Soumission, de Michel Houellebecq : Le roman de la décadence qui ne dit pas son nom

Publié le par Mahi Ahmed

Soumission, de Michel Houellebecq : Le roman de la décadence qui ne dit pas son nom

le 14.09.16

La polémique créée en France ces derniers jours par la réaction épidermique de certaines autorités locales et du Premier ministre en personne relative à des faits mineurs touchant au mode de vie des musulmans de France (tel le port du burkini à la plage), offre l’occasion de revenir sur le roman de Michel Houellebecq — Soumission — qui résume les peurs des Français de souche ou de leurs supposés porte-voix, et fixe leurs angoisses sociétales sur le sujet de l’islam en relation avec le terrorisme.

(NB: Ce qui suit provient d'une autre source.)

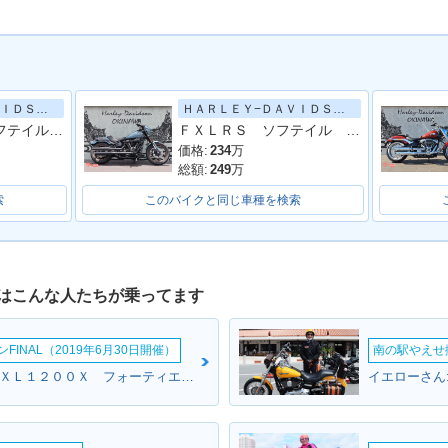
ＨＡＲＬＥＹ−ＤＡＶＩＤＳＯＮ
ＨＡＲＬＥＹ−ＤＡＶＩＤＳＯＮ
ＦＸＬＲＳＴ ソフテイル ローライダーＳＴ ２人乗り構造変更済み
ＦＸＬＲＳ ソフテイル ローライダーＳ／ローダウン車／ＬＥＤ／ＡＢＳ／試乗可能
価格:
234
万
総額:
249
万
索
このバイクと同じ車種を検索
はこんな人たちが乗ってます
INAL（2019年6月30日開催）
南の駅やえせ撮
Maserati Milkeさん:ＸＬ１２００Ｘ フォーティエイト(ハーレーダビッドソン)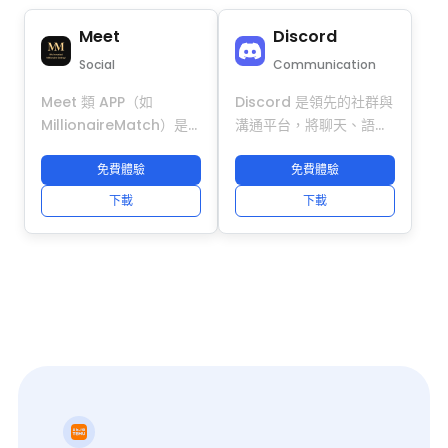
安全管理多個 PrizePicks
設備指紋、IP 和系統資
Meet
Discord
帳號。每個帳號都擁有獨
料，有效防止交叉檢測並
立的設備指紋、IP 位址和
降低封號風險。輕鬆操作
Social
Communication
系統資料，有效降低帳號
多個 Uber 帳號，自動化
Meet 類 APP（如
Discord 是領先的社群與
之間被關聯檢測的風險。
任務，並在高效連接本地
MillionaireMatch）是
溝通平台，將聊天、語音
輕鬆管理多個帳號，優化
及全球用戶的同時保障帳
面向全球高端人群的精英
和視頻整合於桌面與行動
運營流程，並在參與幻想
號安全。
社交與約會平台，聚焦高
免費體驗
端。廣泛應用於社群、遊
免費體驗
體育競賽時保持帳號穩定
價值用戶匹配與跨地區互
戲、客服、Web3 和全球
運行。
下載
下載
動，提供資料認證、安全
團隊，並支援多個帳號同
私聊、智能推薦與定位匹
時運營不同伺服器和專
配等核心功能。結合
案。結合 DuoPlus 防關
DuoPlus 雲手機，可在真
聯雲手機，Discord 可在
實 ARM 雲端環境中安全
獨立 Android 環境中安
運行多個 Meet 帳號，為
全運行多帳號，每個帳號
每個帳號提供獨立設備指
擁有獨立設備指紋和專屬
紋、IP 與定位模擬能力，
IP，幫助跨境團隊安全擴
實現設備級隔離與集中管
展 Discord 帳號管理、
理，助力跨境社交與約會
自動化及社群運營，避免
業務高效搭建多帳號運營
帳號交叉風險。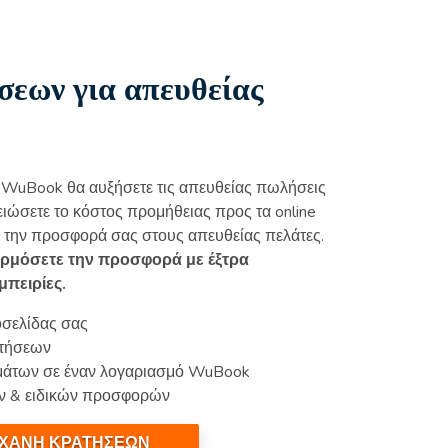
εων για απευθείας
 WuBook θα αυξήσετε τις απευθείας πωλήσεις
ειώσετε το κόστος προμήθειας προς τα online
ε την προσφορά σας στους απευθείας πελάτες.
ρμόσετε την προσφορά με έξτρα
μπειρίες.
οσελίδας σας
ατήσεων
υμάτων σε έναν λογαριασμό WuBook
ών & ειδικών προσφορών
ΗΧΑΝΗ ΚΡΑΤΗΣΕΩΝ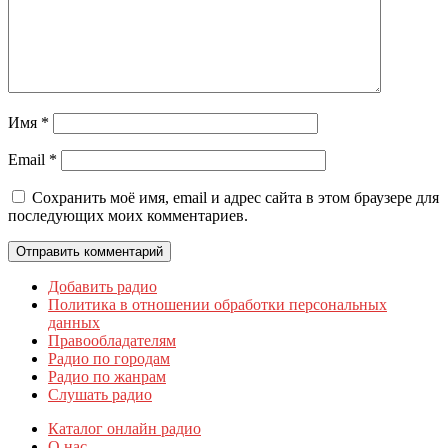
Имя
*
Email
*
Сохранить моё имя, email и адрес сайта в этом браузере для
последующих моих комментариев.
Добавить радио
Политика в отношении обработки персональных
данных
Правообладателям
Радио по городам
Радио по жанрам
Слушать радио
Каталог онлайн радио
О нас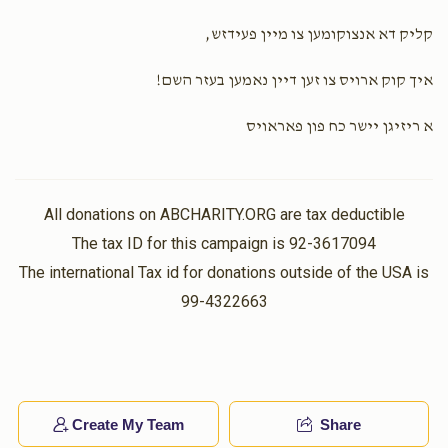
קליק דא אנצוקומען צו מיין פעידזש,
איך קוק ארויס צו זען דיין נאמען בעזר השם!
א ריזיגן יישר כח פון פאראויס
All donations on ABCHARITY.ORG are tax deductible
The tax ID for this campaign is 92-3617094
The international Tax id for donations outside of the USA is
99-4322663
Create My Team
Share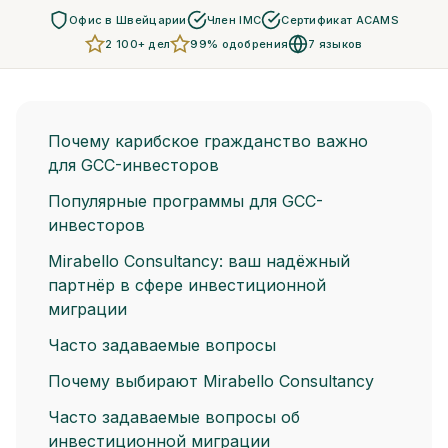
Офис в Швейцарии
Член IMC
Сертификат ACAMS
2 100+ дел
99% одобрения
7 языков
Почему карибское гражданство важно
для GCC-инвесторов
Популярные программы для GCC-
инвесторов
Mirabello Consultancy: ваш надёжный
партнёр в сфере инвестиционной
миграции
Часто задаваемые вопросы
Почему выбирают Mirabello Consultancy
Часто задаваемые вопросы об
инвестиционной миграции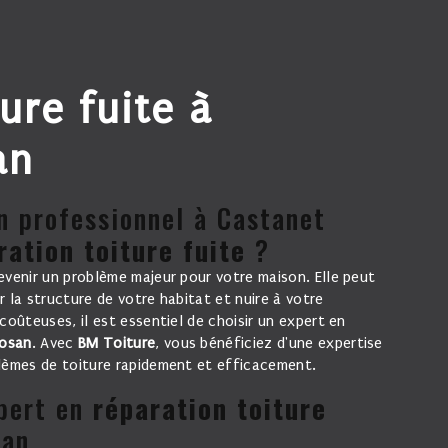
an
ration toiture fuite
?
 la structure de votre habitat et nuire à votre
coûteuses, il est essentiel de choisir un expert en
losan
. Avec
BM Toiture
, vous bénéficiez d'une expertise
blèmes de toiture rapidement et efficacement.
xpert en
réparation toiture
san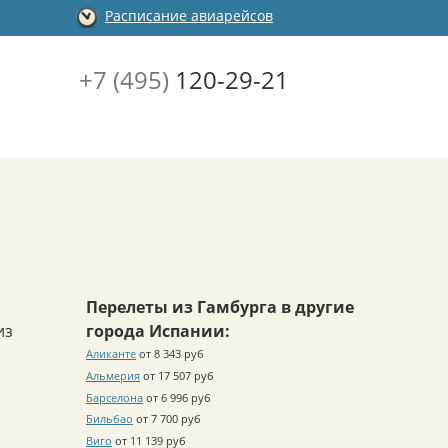
Расписание авиарейсов
+7 (495)
120-29-21
Перелеты из Гамбурга в другие
из
города Испании:
Аликанте
от 8 343 руб
Альмерия
от 17 507 руб
Барселона
от 6 996 руб
Бильбао
от 7 700 руб
Виго
от 11 139 руб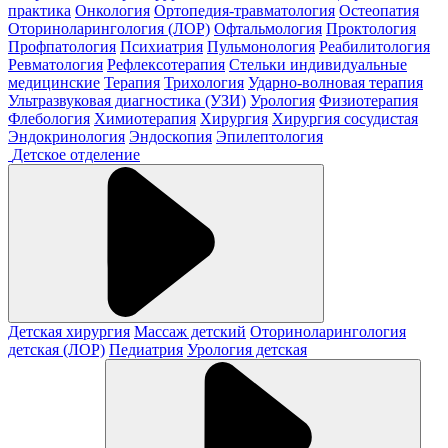
практика
Онкология
Ортопедия-травматология
Остеопатия
Оториноларингология (ЛОР)
Офтальмология
Проктология
Профпатология
Психиатрия
Пульмонология
Реабилитология
Ревматология
Рефлексотерапия
Стельки индивидуальные
медицинские
Терапия
Трихология
Ударно-волновая терапия
Ультразвуковая диагностика (УЗИ)
Урология
Физиотерапия
Флебология
Химиотерапия
Хирургия
Хирургия сосудистая
Эндокринология
Эндоскопия
Эпилептология
Детское отделение
Детская хирургия
Массаж детский
Оториноларингология
детская (ЛОР)
Педиатрия
Урология детская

Soumission (éditions Flammarion) a suscité les commentaires les plus contradictoires depuis sa parution le 7 janvier 2015. Ceux-ci se sont principalement focalisés sur ce qui semble être le thème central du roman, développé sur près de trois cents pages par touches successives : un changement de régime en France où un parti musulman modéré, mais conquérant, a fini par ravir la vedette au parti d’extrême droite (le Front national) en ralliant à sa cause personnalités (de gauche et de droite) et partis républicains traditionnels pour prendre le pouvoir.

Cela se passe en 2022 alors que la plupart des leaders politiques des cinquante dernières années continuent d’occuper le devant de la scène en dépit du reniement des valeurs dont ils se sont rendus coupables vis-à-vis de leurs électeurs et des désillusions qu’ils ont suscitées au sein de la population pour, in fine, conduire presque mécaniquement à ce changement de régime.

La soumission (qui a donné son titre au roman donc) est (du moins en apparence) cette forme de fatalité qu’inspirerait la religion musulmane à laquelle l’auteur fait souscrire des universitaires de haut rang avant qu’ils n’accèdent à des fonctions élevées au sein du nouveau régime. Le narrateur lui-même a, en guise de chute finale, succombé à la promesse d’une vie nouvelle que la conversion à l’islam lui assurerait pour échapper à la morosité ambiante et à la lassitude du métier, qui l’ont souvent conduit à envisager le suicide — sans avoir naturellement eu le courage de passer à l’acte.

Le thème est évidemment «accrocheur» pour le lecteur français moyen (servi par un style proche de la langue parlée) en ces temps de guerre idéologique que les responsables politiques de l’hexagone mènent contre les musulmans de France sous couvert de lutte antiterroriste : par un hasard heureux pour l’auteur, le roman est paru l’avant-veille du jour des attentats de Paris contre Charlie Hebdo et le magasin Hyper Cacher de la porte de Vincennes le 9 janvier 2015.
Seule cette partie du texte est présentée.